- MATERIAL FOR THIS TASK -
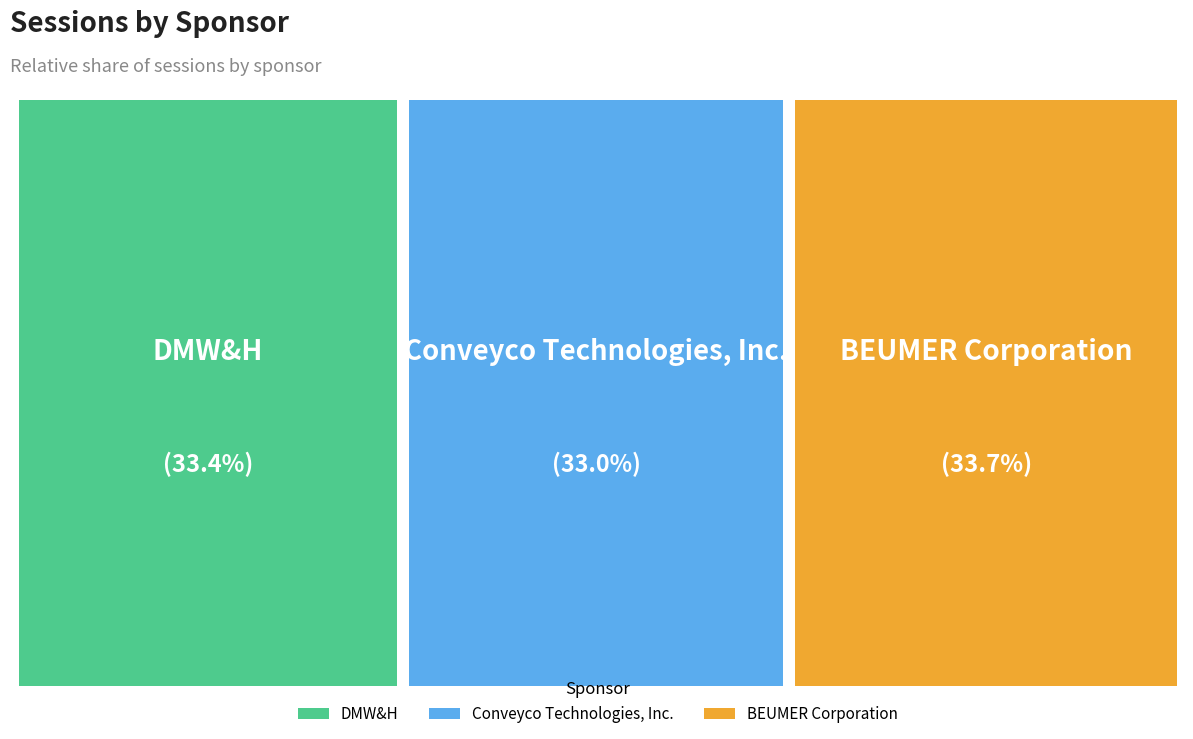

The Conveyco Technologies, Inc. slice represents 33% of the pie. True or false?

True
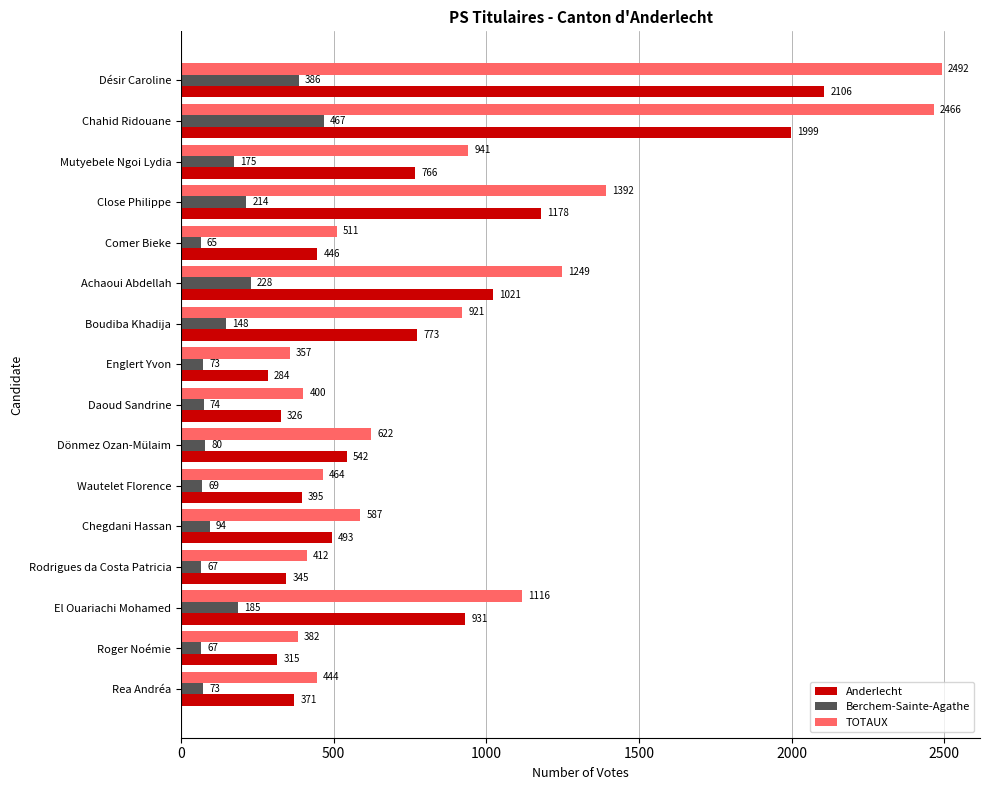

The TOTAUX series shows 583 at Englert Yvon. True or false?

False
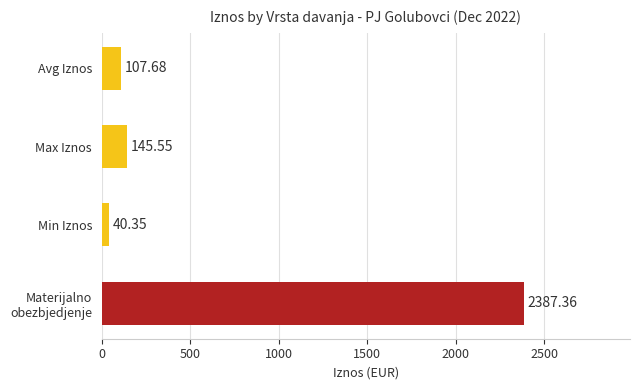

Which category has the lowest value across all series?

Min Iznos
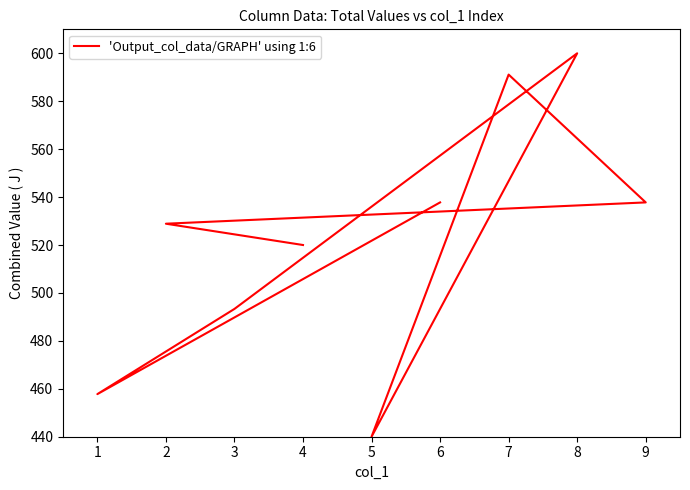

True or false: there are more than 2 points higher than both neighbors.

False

...

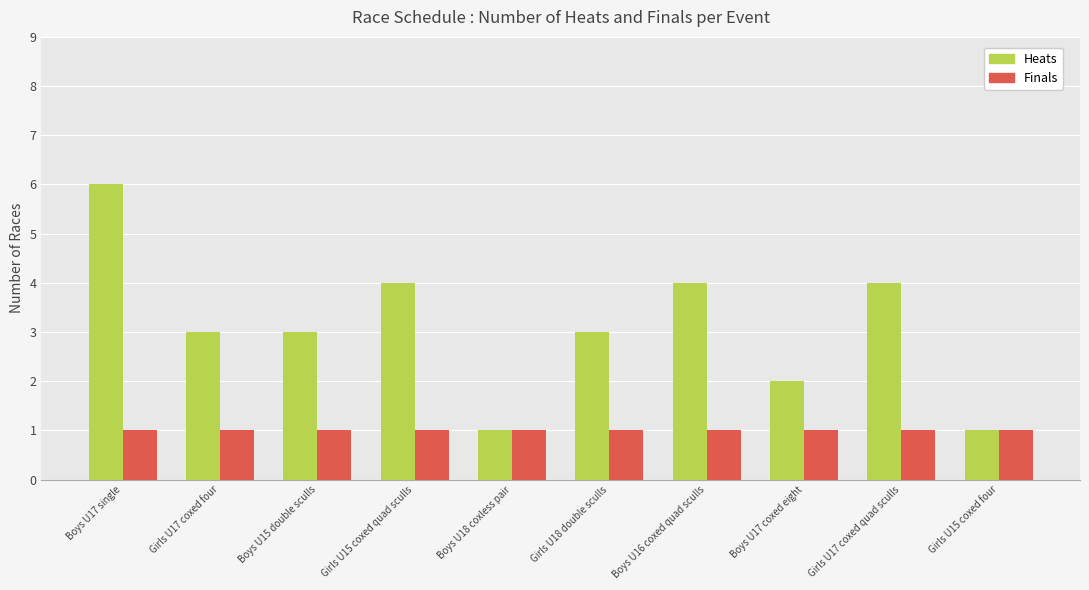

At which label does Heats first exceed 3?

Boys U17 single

- HOW TO COMPLETE THIS TASK -
Reproduce everything from the line containing "The TOTAUX series" down to the line containing "True or false: there", both ends included, without the pictures.

- RESPONSE TO THE EXERCISE -
The TOTAUX series shows 583 at Englert Yvon. True or false?

False

Which category has the lowest value across all series?

Min Iznos

True or false: there are more than 2 points higher than both neighbors.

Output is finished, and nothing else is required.